Double-BSRs are encountered at several locations in the study area. From pore water chemistry and head space-gas analysis, there are no indications for any thermogenic gases, making it unlikely that double-BSRs form from fractionation of a thermogenic gas mix. Beneath a ridge in the northern part of our study area, double-BSRs are thought to be linked to depressurization from tectonic uplift. Further south near the IODP drilling transect, double-BSRs may be the response to the thermal signal from a sedimentation pulse. Modelling suggests gas hydrate dissociation in conjunction with these double-BSRs to take place over thousands of years. Actively dissociating gas hydrates may therefore be present between the double-BSRs.
Furthermore, results from a heat flow transect near the up-dip limit of the hydrate stability field indicate that gas hydrates are actively dissociating.

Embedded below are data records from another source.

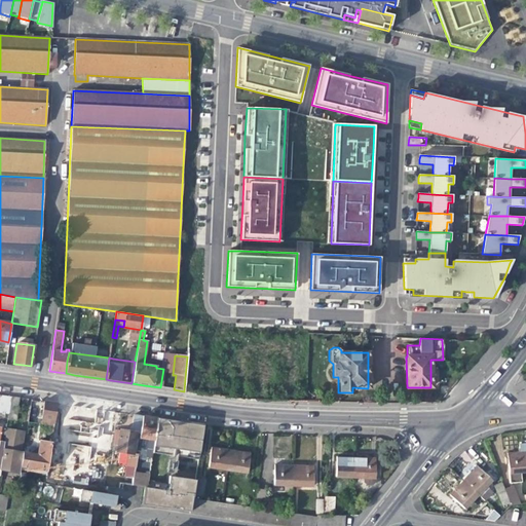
[(0,397),(0,411),(8,413),(10,397),(0,396),(0,397)]
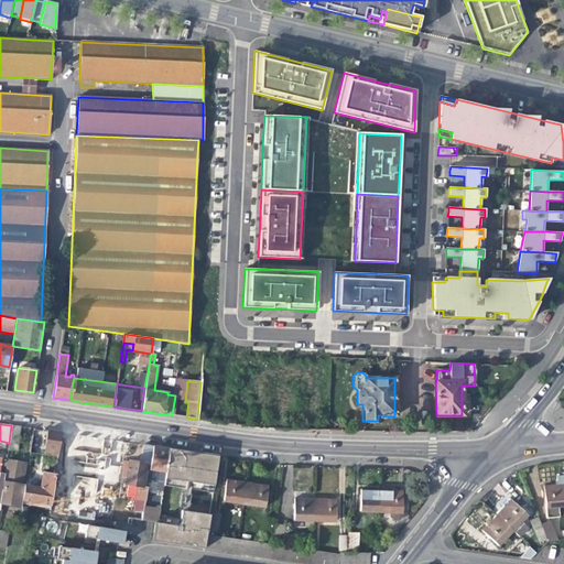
[(17,451),(20,426),(11,425),(9,443),(8,449),(17,451)]
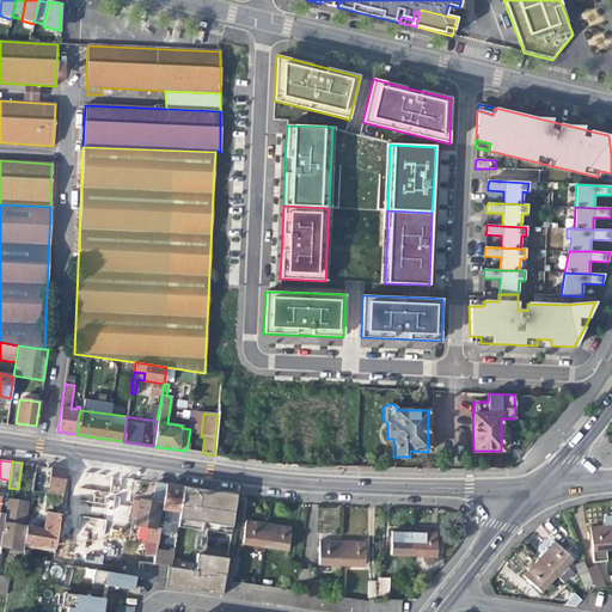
[(49,487),(63,489),(67,470),(51,467),(49,487)]
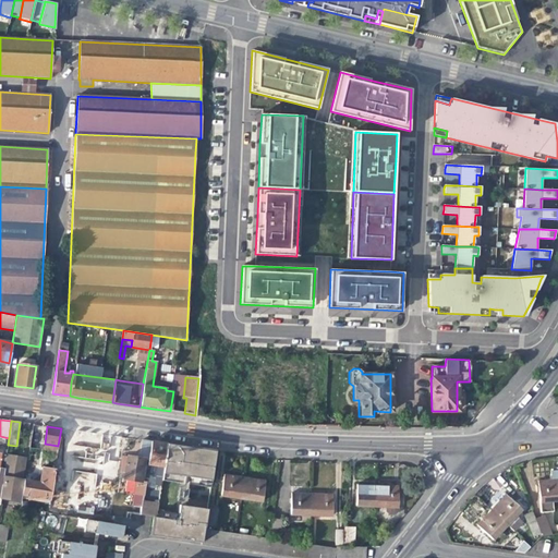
[(148,460),(152,443),(146,441),(142,441),(140,459),(128,457),(124,477),(135,480),(133,504),(142,505),(146,481),(141,480),(144,459),(148,460)]
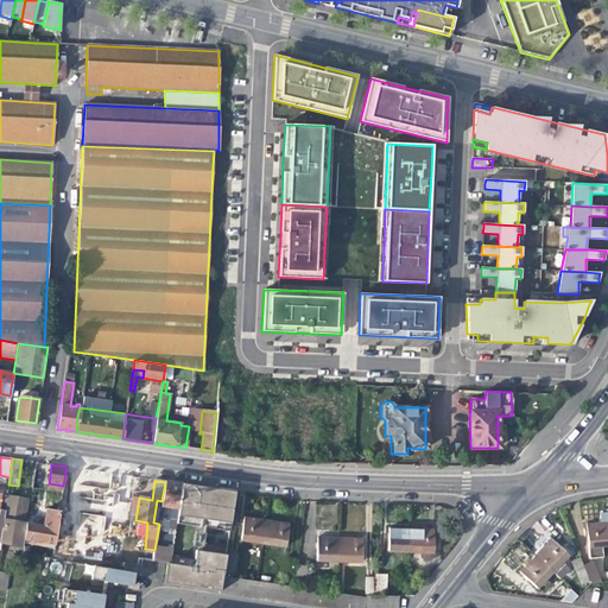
[(172,483),(165,482),(163,506),(172,508),(168,527),(176,529),(182,485),(172,483)]
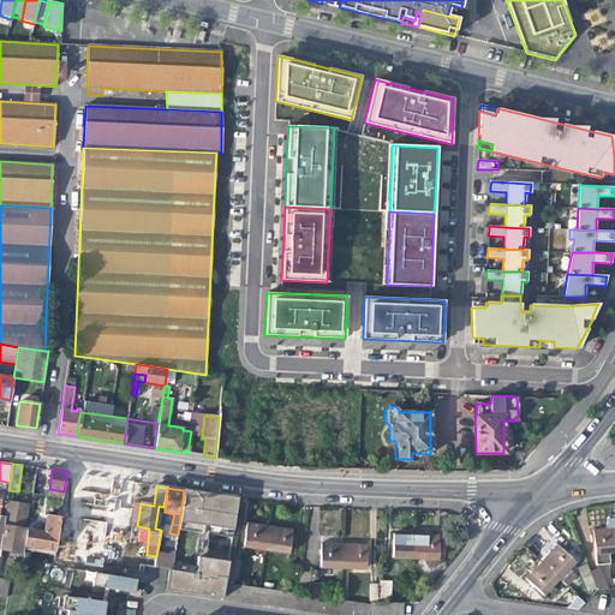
[(55,503),(63,505),(64,491),(49,489),(48,496),(57,497),(55,503)]
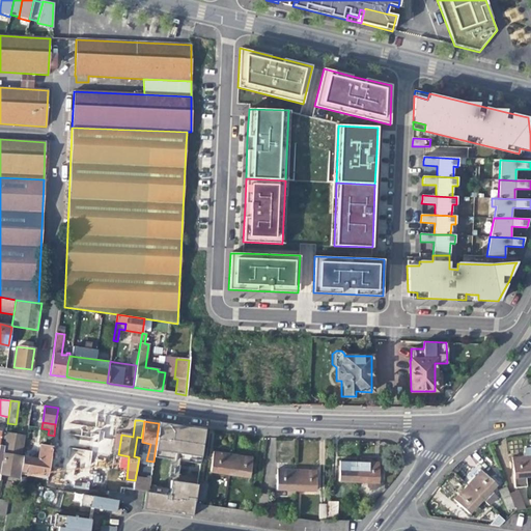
[(159,423),(156,449),(175,452),(180,425),(171,424),(159,423)]
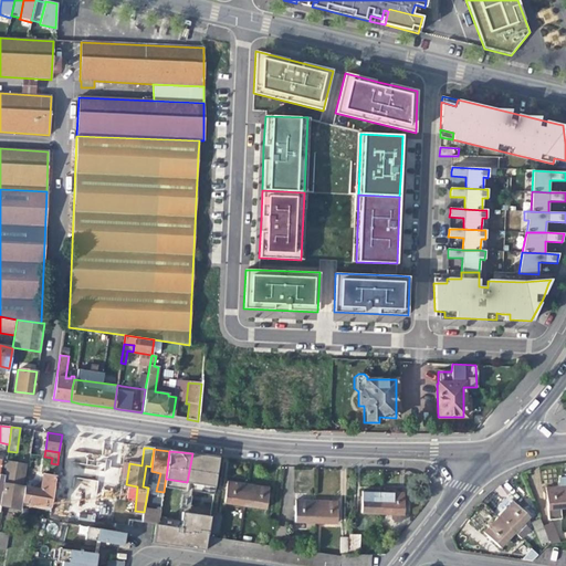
[(208,457),(192,453),(187,482),(215,486),(219,458),(208,457)]
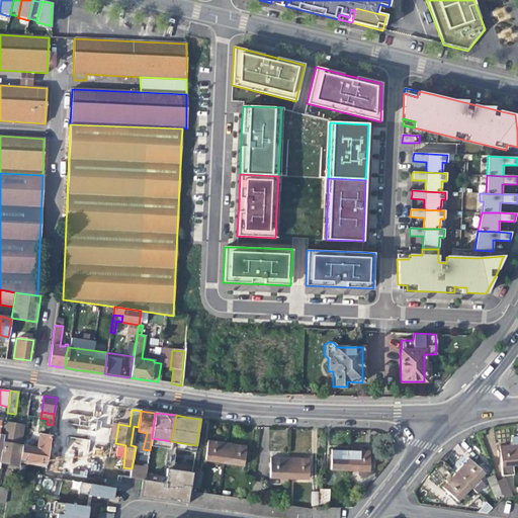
[(0,462),(19,466),(20,458),(22,445),(22,444),(19,444),(22,425),(18,424),(6,422),(3,441),(2,441),(2,445),(0,455),(0,462)]
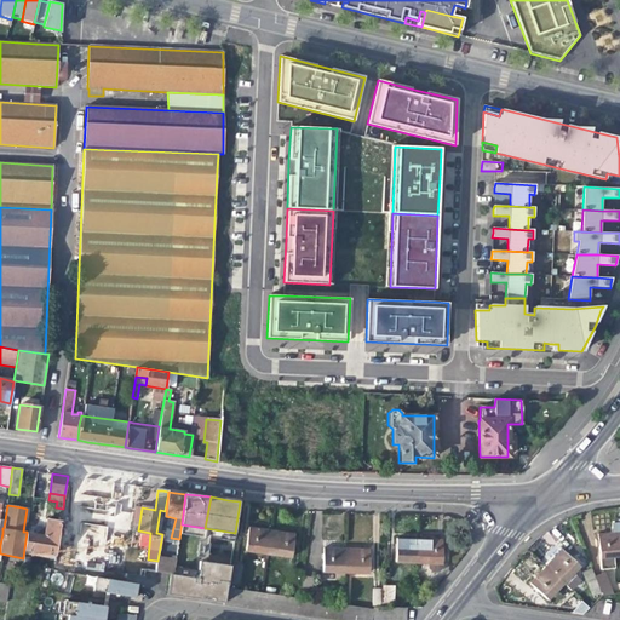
[(24,549),(56,554),(61,522),(47,521),(45,537),(27,533),(24,549)]
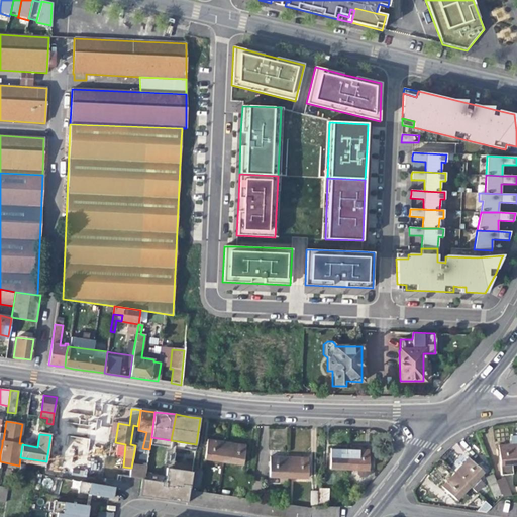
[(512,464),(516,463),(516,435),(511,436),(512,444),(505,445),(498,445),(500,466),(501,474),(513,474),(512,464)]
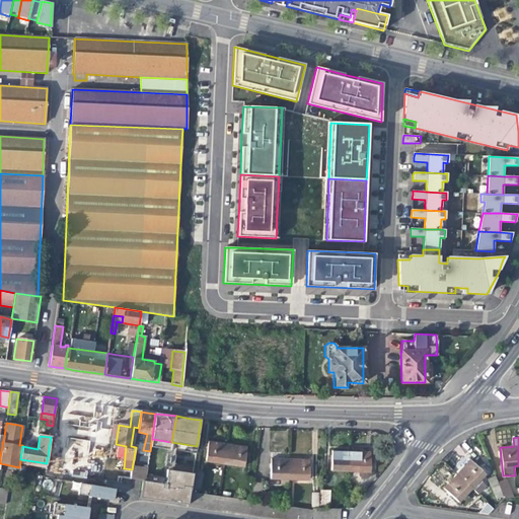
[(88,463),(89,439),(66,438),(65,462),(88,463)]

Anomalies in thermal gradients suggest that latent heat from ongoing gas hydrate dissociation may act as a buffer to transient advective heat flux.
Our findings suggest that gas hydrate systems that respond to subduction-related processes such as uplift or fluid pulses may often be in a transient state leading to on-going hydrate dissociation over thousands of years. Such ongoing gas hydrate dissociation could affect a number of seafloor processes, e.g., causing overpressure, affecting pore water chemistry, and distorting thermal and hydraulic regimes.